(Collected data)
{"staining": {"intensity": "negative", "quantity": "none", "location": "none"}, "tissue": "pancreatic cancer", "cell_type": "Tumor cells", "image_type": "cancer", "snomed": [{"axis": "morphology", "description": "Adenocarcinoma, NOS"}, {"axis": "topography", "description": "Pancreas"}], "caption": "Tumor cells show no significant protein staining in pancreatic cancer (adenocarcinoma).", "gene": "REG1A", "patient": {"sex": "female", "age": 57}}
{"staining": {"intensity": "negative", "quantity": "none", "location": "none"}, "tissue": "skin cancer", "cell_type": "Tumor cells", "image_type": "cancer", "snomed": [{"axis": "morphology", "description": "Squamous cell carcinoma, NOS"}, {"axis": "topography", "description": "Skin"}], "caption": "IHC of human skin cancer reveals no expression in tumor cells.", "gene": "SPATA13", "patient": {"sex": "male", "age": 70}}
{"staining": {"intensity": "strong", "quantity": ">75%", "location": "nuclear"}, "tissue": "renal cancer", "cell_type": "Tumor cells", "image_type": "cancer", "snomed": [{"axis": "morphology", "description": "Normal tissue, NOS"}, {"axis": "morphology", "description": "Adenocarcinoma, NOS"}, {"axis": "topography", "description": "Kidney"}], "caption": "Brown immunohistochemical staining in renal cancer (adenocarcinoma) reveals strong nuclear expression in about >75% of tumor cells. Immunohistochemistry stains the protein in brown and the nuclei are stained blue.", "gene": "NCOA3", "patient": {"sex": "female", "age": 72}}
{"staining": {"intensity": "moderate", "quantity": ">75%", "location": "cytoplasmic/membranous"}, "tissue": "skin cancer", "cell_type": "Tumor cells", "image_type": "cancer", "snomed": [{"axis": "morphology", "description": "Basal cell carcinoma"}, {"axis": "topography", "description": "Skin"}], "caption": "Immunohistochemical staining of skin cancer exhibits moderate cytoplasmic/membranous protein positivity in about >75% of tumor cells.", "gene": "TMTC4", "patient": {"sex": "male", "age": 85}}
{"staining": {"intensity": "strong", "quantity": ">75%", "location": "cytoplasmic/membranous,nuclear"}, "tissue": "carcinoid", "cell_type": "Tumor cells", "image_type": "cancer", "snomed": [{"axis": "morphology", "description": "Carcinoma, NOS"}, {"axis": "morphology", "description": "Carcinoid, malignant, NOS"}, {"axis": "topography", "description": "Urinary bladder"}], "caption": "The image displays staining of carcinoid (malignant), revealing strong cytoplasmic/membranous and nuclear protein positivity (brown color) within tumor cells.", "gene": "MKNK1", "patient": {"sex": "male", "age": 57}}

• PROBLEM TO WORK ON:
Each entry above needs to be output exactly as written.

• WRITTEN ANSWER:
{"staining": {"intensity": "negative", "quantity": "none", "location": "none"}, "tissue": "pancreatic cancer", "cell_type": "Tumor cells", "image_type": "cancer", "snomed": [{"axis": "morphology", "description": "Adenocarcinoma, NOS"}, {"axis": "topography", "description": "Pancreas"}], "caption": "Tumor cells show no significant protein staining in pancreatic cancer (adenocarcinoma).", "gene": "REG1A", "patient": {"sex": "female", "age": 57}}
{"staining": {"intensity": "negative", "quantity": "none", "location": "none"}, "tissue": "skin cancer", "cell_type": "Tumor cells", "image_type": "cancer", "snomed": [{"axis": "morphology", "description": "Squamous cell carcinoma, NOS"}, {"axis": "topography", "description": "Skin"}], "caption": "IHC of human skin cancer reveals no expression in tumor cells.", "gene": "SPATA13", "patient": {"sex": "male", "age": 70}}
{"staining": {"intensity": "strong", "quantity": ">75%", "location": "nuclear"}, "tissue": "renal cancer", "cell_type": "Tumor cells", "image_type": "cancer", "snomed": [{"axis": "morphology", "description": "Normal tissue, NOS"}, {"axis": "morphology", "description": "Adenocarcinoma, NOS"}, {"axis": "topography", "description": "Kidney"}], "caption": "Brown immunohistochemical staining in renal cancer (adenocarcinoma) reveals strong nuclear expression in about >75% of tumor cells. Immunohistochemistry stains the protein in brown and the nuclei are stained blue.", "gene": "NCOA3", "patient": {"sex": "female", "age": 72}}
{"staining": {"intensity": "moderate", "quantity": ">75%", "location": "cytoplasmic/membranous"}, "tissue": "skin cancer", "cell_type": "Tumor cells", "image_type": "cancer", "snomed": [{"axis": "morphology", "description": "Basal cell carcinoma"}, {"axis": "topography", "description": "Skin"}], "caption": "Immunohistochemical staining of skin cancer exhibits moderate cytoplasmic/membranous protein positivity in about >75% of tumor cells.", "gene": "TMTC4", "patient": {"sex": "male", "age": 85}}
{"staining": {"intensity": "strong", "quantity": ">75%", "location": "cytoplasmic/membranous,nuclear"}, "tissue": "carcinoid", "cell_type": "Tumor cells", "image_type": "cancer", "snomed": [{"axis": "morphology", "description": "Carcinoma, NOS"}, {"axis": "morphology", "description": "Carcinoid, malignant, NOS"}, {"axis": "topography", "description": "Urinary bladder"}], "caption": "The image displays staining of carcinoid (malignant), revealing strong cytoplasmic/membranous and nuclear protein positivity (brown color) within tumor cells.", "gene": "MKNK1", "patient": {"sex": "male", "age": 57}}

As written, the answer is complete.